Les hostilités ont été lancées dès l’avant-match. « God Save The King » a été recouvert par les hurlements des Argentins bondissant en tribunes, avant que leur propre hymne ne soit accueilli par une pluie de huées.

L’intervention micro en main de Michael Buffer, speaker américain bien connu des fans de boxe et de catch, a aussi donné le ton d’une affiche rugueuse, hachée, qui affichait à la pause 19 fautes commises (dont 12 pour l’Argentine) et aucun tir cadré.

Sur la pelouse, chaque équipe s’est rendu les coups, parfois à la limite, comme sur cette charge brutale d’Enzo Fernandez dans le dos d’Elliot Anderson (3e), sifflée mais non sanctionnée d’un carton.

Les nombreux coups, provocations, intimidations et accrochages ont en tout cas installé une guerre des nerfs, sans offrir beaucoup de spectacle dans un premier temps.
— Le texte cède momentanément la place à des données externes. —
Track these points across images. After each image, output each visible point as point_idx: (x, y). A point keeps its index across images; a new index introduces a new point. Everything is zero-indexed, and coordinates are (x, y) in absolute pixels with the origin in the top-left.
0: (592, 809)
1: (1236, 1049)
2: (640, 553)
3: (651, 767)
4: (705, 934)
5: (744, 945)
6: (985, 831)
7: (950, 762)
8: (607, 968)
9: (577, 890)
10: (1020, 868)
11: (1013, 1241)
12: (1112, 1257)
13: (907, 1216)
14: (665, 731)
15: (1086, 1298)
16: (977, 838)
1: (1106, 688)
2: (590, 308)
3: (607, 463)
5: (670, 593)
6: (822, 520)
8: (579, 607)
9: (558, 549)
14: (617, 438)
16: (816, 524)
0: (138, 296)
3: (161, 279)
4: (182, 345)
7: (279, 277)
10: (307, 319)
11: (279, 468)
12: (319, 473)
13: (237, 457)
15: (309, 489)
Heureusement, la seconde période a offert une folle dramaturgie.

L’Angleterre a frappé en premier avec sur un centre de Morgan Rogers repris avec sang froid par Anthony Gordon, venu surgir dans le dos de Nahuel Molina et glisser le ballon près d’un poteau droit (55e, 1-0).

Elle a cru se trouver d’autres héros, ensuite, au moment d’étouffer la rébellion des champions sortants.

Il y a eu le défenseur Djed Spence, auteur d’un magnifique tacle glissé dans la surface et dans les pieds de Giuliano Simeone (57e). Et puis Jordan Pickford, magnifique pour repousser d’une main ferme, au sol et devant sa ligne, une tête de Nico Gonzalez sur un centre de Messi (69e).

Mais le gardien d’Everton s’est trouvé impuissant sur une frappe d’Enzo Fernandez, démarqué dans l’axe et trouvé par Messi (85e, 1-1). L’octuple Ballon d’or a remis le couvert dans le temps additionnel en déposant un ballon parfait sur la tête de l’entrant Lautaro Martinez (90e+2, 2-1).